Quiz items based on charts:
=-=-=-=-=

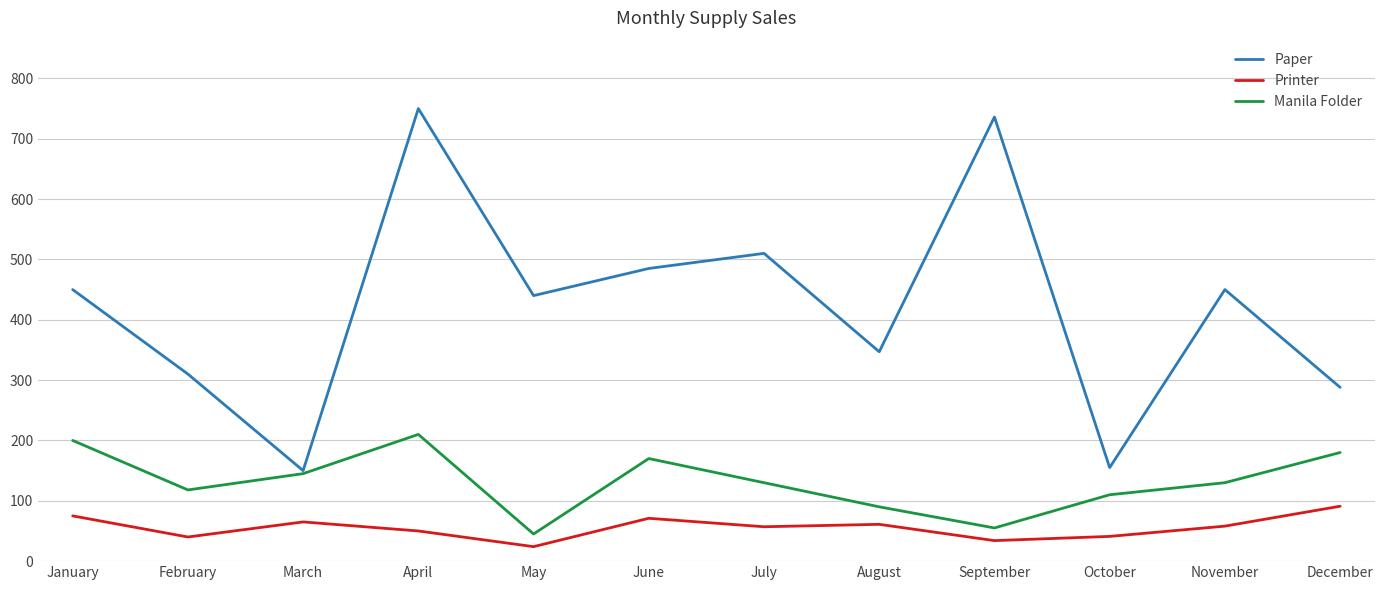

What value does the Printer series have at June, to the nearest 5?

70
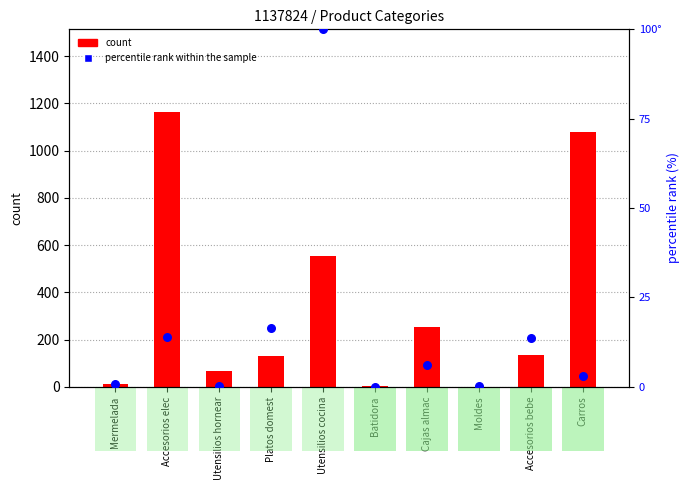

At how many categories does at least one series exceed 286?

3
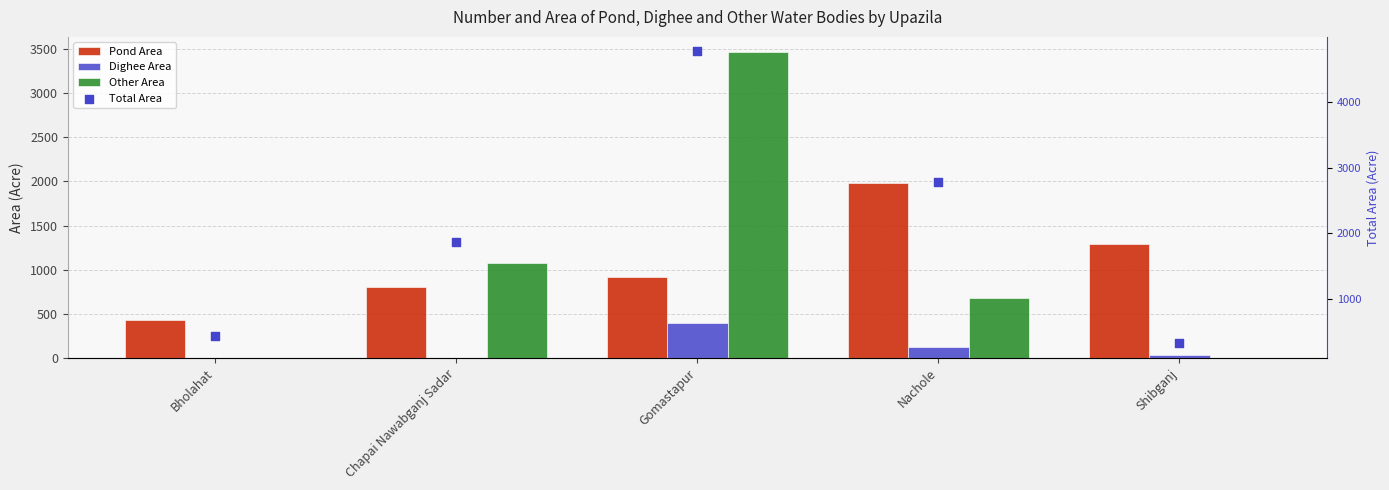

Which series has the widest spread of Y values?

Total Area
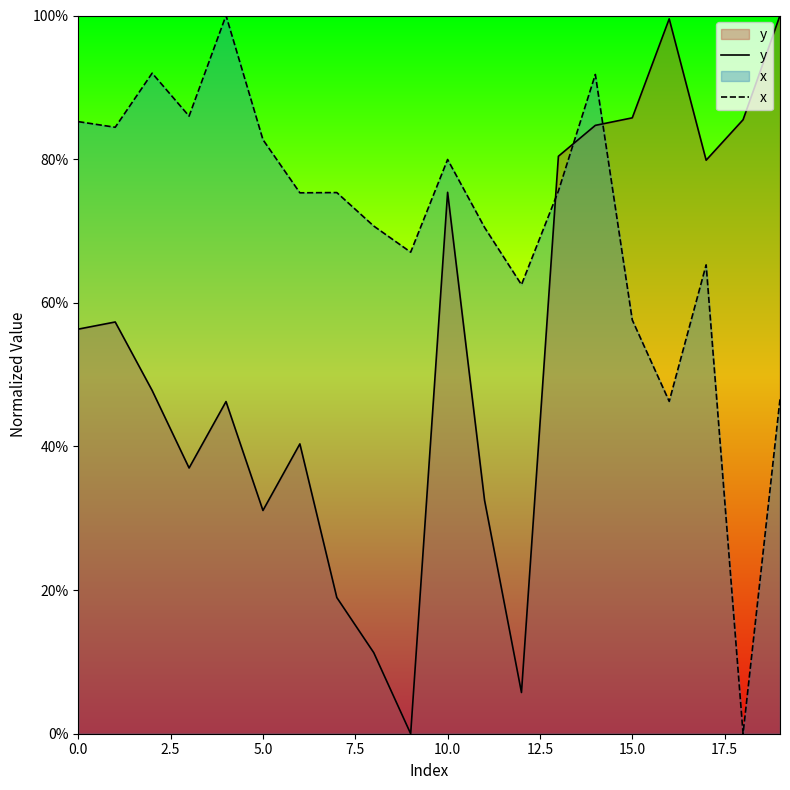

What is the average value of the x series?

0.7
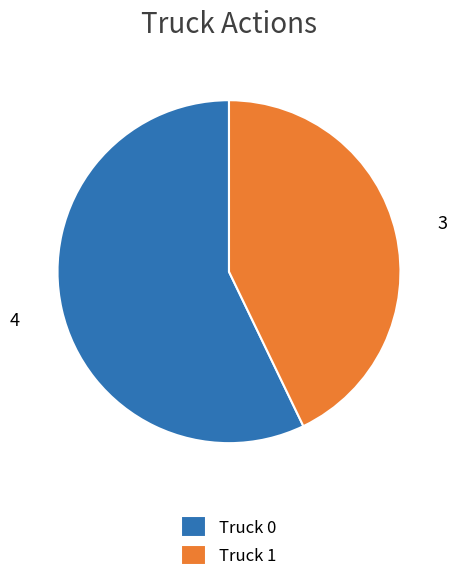

Is it true that Truck 0 is 43% of the pie?

False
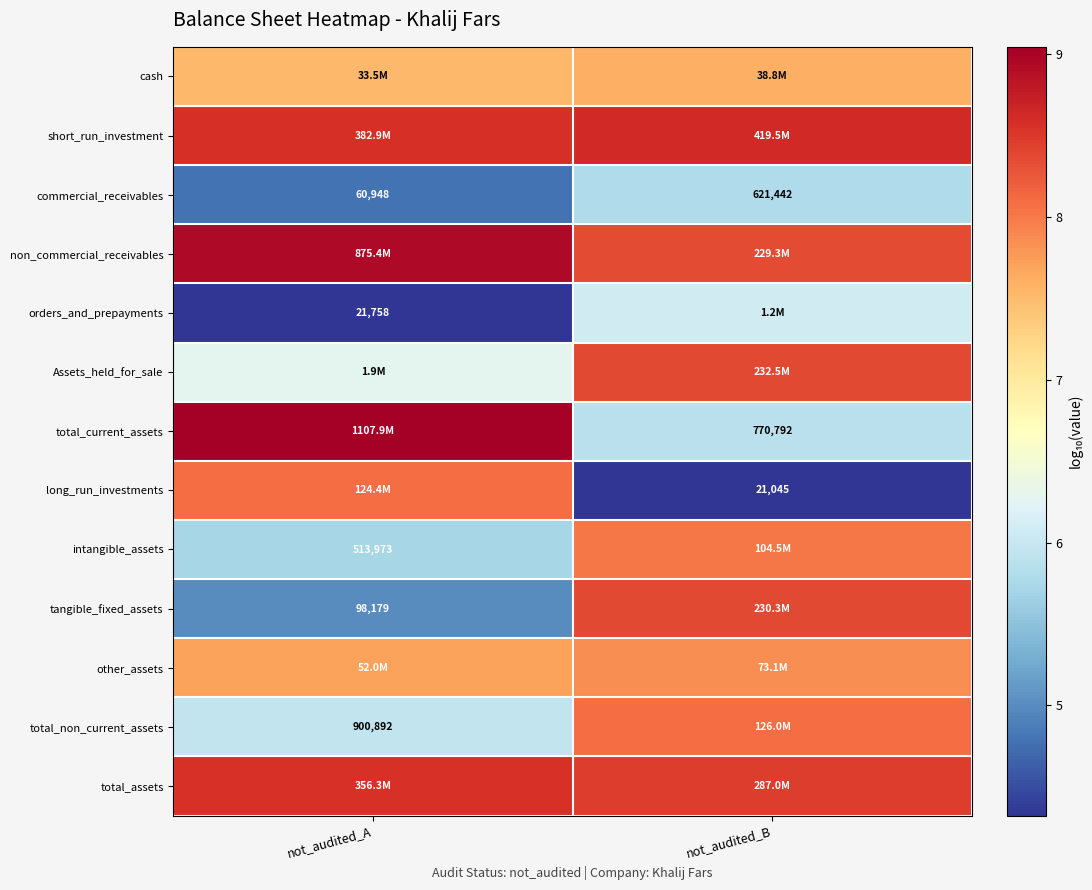

Rank the categories by commercial_receivables value from lowest to highest.

not_audited_A, not_audited_B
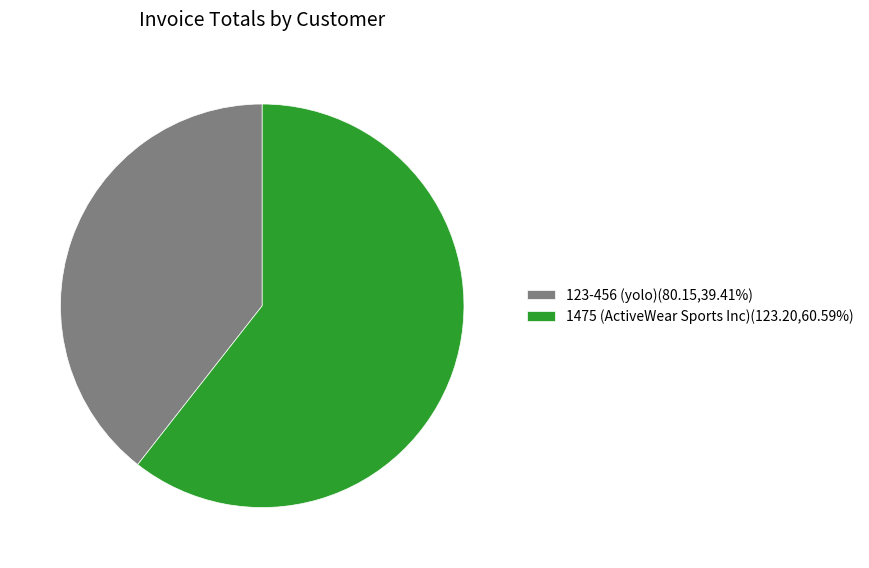

Is it true that 1475 (ActiveWear Sports Inc) is 54% of the pie?

False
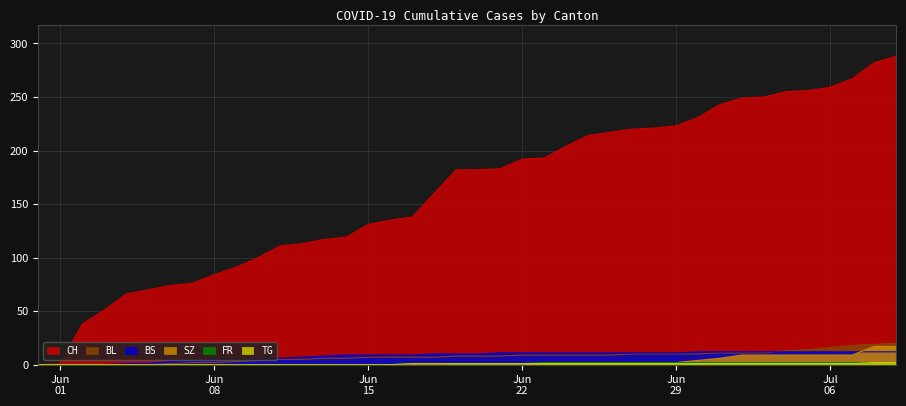

What is the sum of the BS values at 2020-06-12 and 2020-06-26?

18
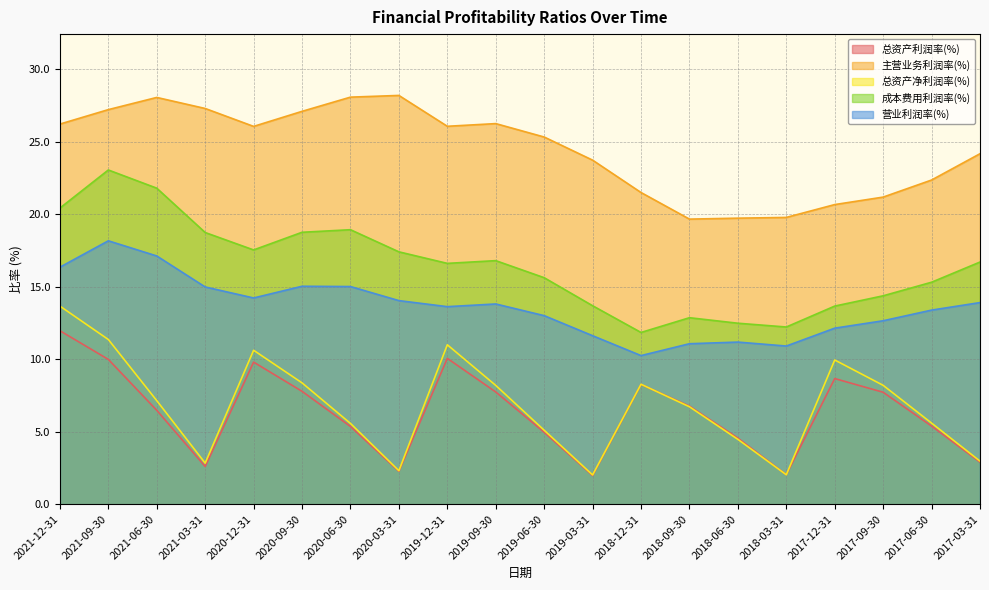

Reading left to right, extract all data points from this chart.

总资产利润率(%): 2021-12-31=12.0	2021-09-30=10.0	2021-06-30=6.5	2021-03-31=2.6	2020-12-31=9.8	2020-09-30=7.8	2020-06-30=5.4	2020-03-31=2.3	2019-12-31=10.1	2019-09-30=7.7	2019-06-30=5.0	2019-03-31=2.0	2018-12-31=8.3	2018-09-30=6.8	2018-06-30=4.6	2018-03-31=2.0	2017-12-31=8.7	2017-09-30=7.7	2017-06-30=5.4	2017-03-31=2.9
主营业务利润率(%): 2021-12-31=26.2	2021-09-30=27.2	2021-06-30=28.1	2021-03-31=27.3	2020-12-31=26.1	2020-09-30=27.1	2020-06-30=28.1	2020-03-31=28.2	2019-12-31=26.1	2019-09-30=26.3	2019-06-30=25.3	2019-03-31=23.7	2018-12-31=21.5	2018-09-30=19.7	2018-06-30=19.7	2018-03-31=19.8	2017-12-31=20.7	2017-09-30=21.2	2017-06-30=22.4	2017-03-31=24.2
总资产净利润率(%): 2021-12-31=13.7	2021-09-30=11.4	2021-06-30=7.1	2021-03-31=2.8	2020-12-31=10.6	2020-09-30=8.4	2020-06-30=5.6	2020-03-31=2.3	2019-12-31=11.0	2019-09-30=8.2	2019-06-30=5.1	2019-03-31=2.0	2018-12-31=8.3	2018-09-30=6.7	2018-06-30=4.5	2018-03-31=2.0	2017-12-31=10.0	2017-09-30=8.2	2017-06-30=5.6	2017-03-31=3.0
成本费用利润率(%): 2021-12-31=20.4	2021-09-30=23.1	2021-06-30=21.8	2021-03-31=18.7	2020-12-31=17.5	2020-09-30=18.8	2020-06-30=18.9	2020-03-31=17.4	2019-12-31=16.6	2019-09-30=16.8	2019-06-30=15.6	2019-03-31=13.7	2018-12-31=11.9	2018-09-30=12.9	2018-06-30=12.5	2018-03-31=12.2	2017-12-31=13.7	2017-09-30=14.4	2017-06-30=15.3	2017-03-31=16.7
营业利润率(%): 2021-12-31=16.4	2021-09-30=18.2	2021-06-30=17.1	2021-03-31=15.0	2020-12-31=14.2	2020-09-30=15.0	2020-06-30=15.0	2020-03-31=14.0	2019-12-31=13.6	2019-09-30=13.8	2019-06-30=13.0	2019-03-31=11.6	2018-12-31=10.3	2018-09-30=11.1	2018-06-30=11.2	2018-03-31=10.9	2017-12-31=12.1	2017-09-30=12.7	2017-06-30=13.4	2017-03-31=13.9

=-=-=-=-=

● Task:
Retype all of the records above word for word, omitting the pictures.

● Output below:
What value does the Printer series have at June, to the nearest 5?

70

At how many categories does at least one series exceed 286?

3

Which series has the widest spread of Y values?

Total Area

What is the average value of the x series?

0.7

Is it true that Truck 0 is 43% of the pie?

False

Rank the categories by commercial_receivables value from lowest to highest.

not_audited_A, not_audited_B

Is it true that 1475 (ActiveWear Sports Inc) is 54% of the pie?

False

What is the sum of the BS values at 2020-06-12 and 2020-06-26?

18

Reading left to right, extract all data points from this chart.

总资产利润率(%): 2021-12-31=12.0	2021-09-30=10.0	2021-06-30=6.5	2021-03-31=2.6	2020-12-31=9.8	2020-09-30=7.8	2020-06-30=5.4	2020-03-31=2.3	2019-12-31=10.1	2019-09-30=7.7	2019-06-30=5.0	2019-03-31=2.0	2018-12-31=8.3	2018-09-30=6.8	2018-06-30=4.6	2018-03-31=2.0	2017-12-31=8.7	2017-09-30=7.7	2017-06-30=5.4	2017-03-31=2.9
主营业务利润率(%): 2021-12-31=26.2	2021-09-30=27.2	2021-06-30=28.1	2021-03-31=27.3	2020-12-31=26.1	2020-09-30=27.1	2020-06-30=28.1	2020-03-31=28.2	2019-12-31=26.1	2019-09-30=26.3	2019-06-30=25.3	2019-03-31=23.7	2018-12-31=21.5	2018-09-30=19.7	2018-06-30=19.7	2018-03-31=19.8	2017-12-31=20.7	2017-09-30=21.2	2017-06-30=22.4	2017-03-31=24.2
总资产净利润率(%): 2021-12-31=13.7	2021-09-30=11.4	2021-06-30=7.1	2021-03-31=2.8	2020-12-31=10.6	2020-09-30=8.4	2020-06-30=5.6	2020-03-31=2.3	2019-12-31=11.0	2019-09-30=8.2	2019-06-30=5.1	2019-03-31=2.0	2018-12-31=8.3	2018-09-30=6.7	2018-06-30=4.5	2018-03-31=2.0	2017-12-31=10.0	2017-09-30=8.2	2017-06-30=5.6	2017-03-31=3.0
成本费用利润率(%): 2021-12-31=20.4	2021-09-30=23.1	2021-06-30=21.8	2021-03-31=18.7	2020-12-31=17.5	2020-09-30=18.8	2020-06-30=18.9	2020-03-31=17.4	2019-12-31=16.6	2019-09-30=16.8	2019-06-30=15.6	2019-03-31=13.7	2018-12-31=11.9	2018-09-30=12.9	2018-06-30=12.5	2018-03-31=12.2	2017-12-31=13.7	2017-09-30=14.4	2017-06-30=15.3	2017-03-31=16.7
营业利润率(%): 2021-12-31=16.4	2021-09-30=18.2	2021-06-30=17.1	2021-03-31=15.0	2020-12-31=14.2	2020-09-30=15.0	2020-06-30=15.0	2020-03-31=14.0	2019-12-31=13.6	2019-09-30=13.8	2019-06-30=13.0	2019-03-31=11.6	2018-12-31=10.3	2018-09-30=11.1	2018-06-30=11.2	2018-03-31=10.9	2017-12-31=12.1	2017-09-30=12.7	2017-06-30=13.4	2017-03-31=13.9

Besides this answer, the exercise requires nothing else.